Timothée Chalamet y Armie Hammer.

Adolescente plagado de dudas. Claro. Está en la edad que se aferra a la incertidumbre con ansia. Sexualidad confusa, mente en construcción, carácter sólo esbozado. Pero tiene suerte: unos padres ultracomprensivos, un hogar confortable, amigas que beben los vientos por él. Una vida sin complicaciones exteriores. Las interiores ya son otra cosa. Campo minado como no andes con cuidado. Y el protagonista de Call me by your name (no me preguntes por qué no traducen el título, misterios insondables de las distribuidoras) lo hace al principio cuando entra en su vida un desconocido que de repente te regala olores nuevos, sentimientos extraños, calores intensos que van más allá del regodeo estival en un paisaje idílico. Luego, el picor de los (re)celos sustituye a la incomodidad que trae consigo el desconcierto en un mundo nuevo de sensaciones y una simple grieta musical abierta en una verbena convierte el deseo en necesidad, ¿o será al revés?

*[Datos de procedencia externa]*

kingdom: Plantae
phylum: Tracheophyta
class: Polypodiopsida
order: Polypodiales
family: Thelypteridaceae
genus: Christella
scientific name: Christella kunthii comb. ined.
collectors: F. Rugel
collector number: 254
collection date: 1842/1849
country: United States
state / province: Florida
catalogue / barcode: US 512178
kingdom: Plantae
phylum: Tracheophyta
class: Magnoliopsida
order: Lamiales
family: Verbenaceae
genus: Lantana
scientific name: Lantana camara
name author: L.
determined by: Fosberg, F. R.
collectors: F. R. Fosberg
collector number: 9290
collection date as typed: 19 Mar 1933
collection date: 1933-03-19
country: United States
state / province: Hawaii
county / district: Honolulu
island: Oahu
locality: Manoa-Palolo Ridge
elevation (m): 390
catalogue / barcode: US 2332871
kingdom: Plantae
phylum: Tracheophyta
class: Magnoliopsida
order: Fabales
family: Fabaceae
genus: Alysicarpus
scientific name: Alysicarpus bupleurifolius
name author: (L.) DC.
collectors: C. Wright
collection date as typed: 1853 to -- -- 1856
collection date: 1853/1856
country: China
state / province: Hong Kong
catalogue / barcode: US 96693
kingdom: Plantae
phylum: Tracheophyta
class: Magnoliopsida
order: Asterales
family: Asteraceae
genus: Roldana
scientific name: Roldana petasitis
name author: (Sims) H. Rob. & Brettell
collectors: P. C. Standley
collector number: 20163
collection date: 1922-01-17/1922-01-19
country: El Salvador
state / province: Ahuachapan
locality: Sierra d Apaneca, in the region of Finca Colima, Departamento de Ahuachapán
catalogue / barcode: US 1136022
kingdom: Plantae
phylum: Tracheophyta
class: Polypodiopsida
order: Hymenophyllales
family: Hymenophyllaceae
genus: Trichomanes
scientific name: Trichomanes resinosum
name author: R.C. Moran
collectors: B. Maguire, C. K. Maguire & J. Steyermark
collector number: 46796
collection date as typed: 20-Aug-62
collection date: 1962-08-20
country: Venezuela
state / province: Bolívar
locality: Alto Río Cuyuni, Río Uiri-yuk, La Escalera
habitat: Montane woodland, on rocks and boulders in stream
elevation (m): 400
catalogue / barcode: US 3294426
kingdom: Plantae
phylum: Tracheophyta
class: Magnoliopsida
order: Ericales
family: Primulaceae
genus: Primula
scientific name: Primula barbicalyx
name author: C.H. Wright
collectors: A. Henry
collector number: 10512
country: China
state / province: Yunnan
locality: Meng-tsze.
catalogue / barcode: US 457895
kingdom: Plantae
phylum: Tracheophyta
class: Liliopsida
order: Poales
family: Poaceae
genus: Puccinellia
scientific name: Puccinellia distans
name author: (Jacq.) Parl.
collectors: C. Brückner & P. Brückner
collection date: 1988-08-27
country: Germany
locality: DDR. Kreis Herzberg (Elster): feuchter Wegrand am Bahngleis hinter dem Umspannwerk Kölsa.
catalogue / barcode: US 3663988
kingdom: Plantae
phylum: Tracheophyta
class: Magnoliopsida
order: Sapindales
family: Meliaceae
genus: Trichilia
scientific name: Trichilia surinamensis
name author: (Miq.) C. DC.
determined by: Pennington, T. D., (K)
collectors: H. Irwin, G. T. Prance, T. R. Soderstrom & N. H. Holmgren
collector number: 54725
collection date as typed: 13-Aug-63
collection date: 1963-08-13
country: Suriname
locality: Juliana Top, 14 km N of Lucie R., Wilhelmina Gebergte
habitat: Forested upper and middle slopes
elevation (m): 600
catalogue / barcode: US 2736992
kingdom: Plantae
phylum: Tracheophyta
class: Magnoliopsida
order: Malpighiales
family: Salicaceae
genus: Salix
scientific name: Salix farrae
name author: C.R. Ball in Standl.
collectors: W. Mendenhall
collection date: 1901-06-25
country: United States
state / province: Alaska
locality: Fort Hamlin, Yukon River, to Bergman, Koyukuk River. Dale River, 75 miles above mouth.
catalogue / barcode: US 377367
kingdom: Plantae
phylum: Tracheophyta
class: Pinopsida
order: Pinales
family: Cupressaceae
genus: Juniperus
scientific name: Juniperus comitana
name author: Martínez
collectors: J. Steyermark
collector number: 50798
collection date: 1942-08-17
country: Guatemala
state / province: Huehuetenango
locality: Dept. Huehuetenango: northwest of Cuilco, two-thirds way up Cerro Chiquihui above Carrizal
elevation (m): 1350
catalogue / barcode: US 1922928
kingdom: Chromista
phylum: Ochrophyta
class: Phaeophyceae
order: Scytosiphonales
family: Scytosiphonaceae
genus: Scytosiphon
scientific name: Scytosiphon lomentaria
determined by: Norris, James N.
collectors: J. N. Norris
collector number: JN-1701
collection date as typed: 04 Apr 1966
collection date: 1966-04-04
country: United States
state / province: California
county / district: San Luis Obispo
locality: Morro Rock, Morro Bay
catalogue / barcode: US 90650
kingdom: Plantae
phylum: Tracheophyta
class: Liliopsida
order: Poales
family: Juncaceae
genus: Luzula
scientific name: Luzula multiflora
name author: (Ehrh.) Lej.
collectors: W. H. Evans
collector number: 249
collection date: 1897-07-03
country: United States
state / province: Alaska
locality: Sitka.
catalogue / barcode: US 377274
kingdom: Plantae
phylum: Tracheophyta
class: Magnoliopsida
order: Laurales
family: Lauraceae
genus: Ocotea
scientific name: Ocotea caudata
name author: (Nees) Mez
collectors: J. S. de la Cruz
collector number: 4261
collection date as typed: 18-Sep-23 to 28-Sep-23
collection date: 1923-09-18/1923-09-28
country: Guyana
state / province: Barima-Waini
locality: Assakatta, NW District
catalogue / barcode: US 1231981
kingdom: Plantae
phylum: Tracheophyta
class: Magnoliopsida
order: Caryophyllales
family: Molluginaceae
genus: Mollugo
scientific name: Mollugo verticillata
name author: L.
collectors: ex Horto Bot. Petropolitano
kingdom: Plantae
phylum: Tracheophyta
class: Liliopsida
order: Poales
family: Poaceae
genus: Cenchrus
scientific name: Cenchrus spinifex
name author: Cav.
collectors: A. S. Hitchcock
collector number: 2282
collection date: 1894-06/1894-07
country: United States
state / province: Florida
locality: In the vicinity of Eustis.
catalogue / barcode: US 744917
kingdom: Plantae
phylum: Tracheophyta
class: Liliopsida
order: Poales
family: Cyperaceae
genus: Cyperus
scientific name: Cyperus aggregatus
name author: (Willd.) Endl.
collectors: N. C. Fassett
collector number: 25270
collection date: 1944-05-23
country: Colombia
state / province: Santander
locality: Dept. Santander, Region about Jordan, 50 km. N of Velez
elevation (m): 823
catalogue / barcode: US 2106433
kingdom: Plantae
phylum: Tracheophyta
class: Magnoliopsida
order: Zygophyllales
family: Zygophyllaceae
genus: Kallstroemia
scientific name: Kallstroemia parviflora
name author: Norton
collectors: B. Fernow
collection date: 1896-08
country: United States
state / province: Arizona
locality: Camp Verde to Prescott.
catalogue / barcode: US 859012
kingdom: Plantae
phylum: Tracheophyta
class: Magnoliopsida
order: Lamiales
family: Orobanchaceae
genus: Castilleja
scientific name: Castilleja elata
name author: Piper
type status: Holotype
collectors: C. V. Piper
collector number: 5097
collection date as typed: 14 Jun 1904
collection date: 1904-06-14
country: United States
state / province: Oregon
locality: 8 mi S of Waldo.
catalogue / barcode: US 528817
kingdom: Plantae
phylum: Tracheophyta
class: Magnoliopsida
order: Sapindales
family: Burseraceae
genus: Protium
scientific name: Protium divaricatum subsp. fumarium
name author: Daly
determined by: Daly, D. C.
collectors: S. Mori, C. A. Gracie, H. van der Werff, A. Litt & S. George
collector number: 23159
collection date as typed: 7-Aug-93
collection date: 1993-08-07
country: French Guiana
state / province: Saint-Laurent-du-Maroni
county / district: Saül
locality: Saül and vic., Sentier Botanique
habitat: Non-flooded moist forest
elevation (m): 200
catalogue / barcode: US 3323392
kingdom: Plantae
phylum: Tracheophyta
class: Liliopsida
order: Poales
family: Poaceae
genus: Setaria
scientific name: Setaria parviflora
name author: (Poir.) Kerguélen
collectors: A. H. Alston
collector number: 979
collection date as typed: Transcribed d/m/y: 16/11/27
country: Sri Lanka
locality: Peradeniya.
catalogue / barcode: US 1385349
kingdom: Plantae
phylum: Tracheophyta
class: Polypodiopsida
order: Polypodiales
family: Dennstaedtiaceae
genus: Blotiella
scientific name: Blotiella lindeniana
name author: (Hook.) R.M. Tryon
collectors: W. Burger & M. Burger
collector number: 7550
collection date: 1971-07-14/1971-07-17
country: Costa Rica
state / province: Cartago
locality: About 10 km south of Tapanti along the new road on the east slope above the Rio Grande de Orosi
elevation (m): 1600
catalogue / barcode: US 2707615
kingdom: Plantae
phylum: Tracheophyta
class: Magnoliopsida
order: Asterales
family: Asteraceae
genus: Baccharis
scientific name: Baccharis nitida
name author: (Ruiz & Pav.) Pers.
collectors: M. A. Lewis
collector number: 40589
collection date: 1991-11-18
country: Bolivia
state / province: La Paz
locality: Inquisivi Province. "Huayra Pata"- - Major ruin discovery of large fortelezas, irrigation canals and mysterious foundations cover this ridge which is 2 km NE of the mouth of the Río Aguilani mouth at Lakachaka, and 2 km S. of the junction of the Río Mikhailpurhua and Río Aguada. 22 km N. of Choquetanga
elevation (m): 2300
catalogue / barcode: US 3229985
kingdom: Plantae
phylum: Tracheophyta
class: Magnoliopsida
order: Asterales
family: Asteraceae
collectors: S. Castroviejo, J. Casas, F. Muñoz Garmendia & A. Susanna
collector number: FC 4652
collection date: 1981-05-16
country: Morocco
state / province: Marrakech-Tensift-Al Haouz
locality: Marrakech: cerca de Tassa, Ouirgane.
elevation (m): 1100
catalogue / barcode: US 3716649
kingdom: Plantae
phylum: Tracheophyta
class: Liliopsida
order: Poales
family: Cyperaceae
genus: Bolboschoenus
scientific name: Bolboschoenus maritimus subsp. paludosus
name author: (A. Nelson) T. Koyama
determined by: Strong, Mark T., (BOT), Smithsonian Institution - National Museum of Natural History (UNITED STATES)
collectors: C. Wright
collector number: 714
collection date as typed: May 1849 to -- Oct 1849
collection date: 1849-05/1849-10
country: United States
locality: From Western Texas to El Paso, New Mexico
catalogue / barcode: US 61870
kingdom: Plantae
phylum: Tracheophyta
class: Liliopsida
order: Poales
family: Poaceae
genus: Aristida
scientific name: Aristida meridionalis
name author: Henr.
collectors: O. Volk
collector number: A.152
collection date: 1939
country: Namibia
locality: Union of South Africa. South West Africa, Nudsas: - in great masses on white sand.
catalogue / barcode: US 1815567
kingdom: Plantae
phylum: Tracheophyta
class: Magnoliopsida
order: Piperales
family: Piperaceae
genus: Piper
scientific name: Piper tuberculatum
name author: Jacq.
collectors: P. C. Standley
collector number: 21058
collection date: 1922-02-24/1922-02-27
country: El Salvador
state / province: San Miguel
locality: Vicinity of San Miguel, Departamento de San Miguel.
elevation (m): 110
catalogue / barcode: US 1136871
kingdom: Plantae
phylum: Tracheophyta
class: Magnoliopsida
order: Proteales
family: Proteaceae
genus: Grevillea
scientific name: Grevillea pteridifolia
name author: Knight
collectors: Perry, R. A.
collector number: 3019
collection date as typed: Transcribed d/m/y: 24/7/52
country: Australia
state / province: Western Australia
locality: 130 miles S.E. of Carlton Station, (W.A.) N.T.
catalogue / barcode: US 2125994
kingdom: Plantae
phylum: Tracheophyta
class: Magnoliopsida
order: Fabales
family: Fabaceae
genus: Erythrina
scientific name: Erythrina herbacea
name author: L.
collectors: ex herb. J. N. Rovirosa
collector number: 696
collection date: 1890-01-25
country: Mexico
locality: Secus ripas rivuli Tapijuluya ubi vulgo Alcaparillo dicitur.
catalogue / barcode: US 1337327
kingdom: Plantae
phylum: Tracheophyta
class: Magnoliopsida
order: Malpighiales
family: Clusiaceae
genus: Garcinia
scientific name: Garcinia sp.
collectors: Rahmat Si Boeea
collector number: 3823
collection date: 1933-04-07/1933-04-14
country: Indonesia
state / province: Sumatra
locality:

A Call me by your name la perjudica una duración a todas luces excesiva para lo que cuenta y, aunque no sea su culpa, la riada de elogios desmesurados que la precede, y que no impide que haya voces que critiquen una historia de amor y sexo entre dos hombres separados por una diferencia de edad importante. Ahora que incluso la presunción de inocencia brilla por su ausencia (¿te suena, Woody?), películas que aborden según qué clase de relaciones corren el riesgo de ir a la picota sin juicio y a las bravas. De momento, la obra de Guadagnino se ha librado, quizás o seguramente porque aborda el romance con afectuoso pudor (melocotones al margen) y opta por soluciones poéticas (a veces próximas al anuncio de colonia, dicho sea sin acritud) rematadas con una doble jugada implacable a la hora de conmover al espectador: el discurso encomiable de un padre 10 y un largo plano sostenido que refuerza el buen trabajo de Timothée Chalamet, más convincente que un Armie Hammer voluntarioso al que a veces le queda grande el papel.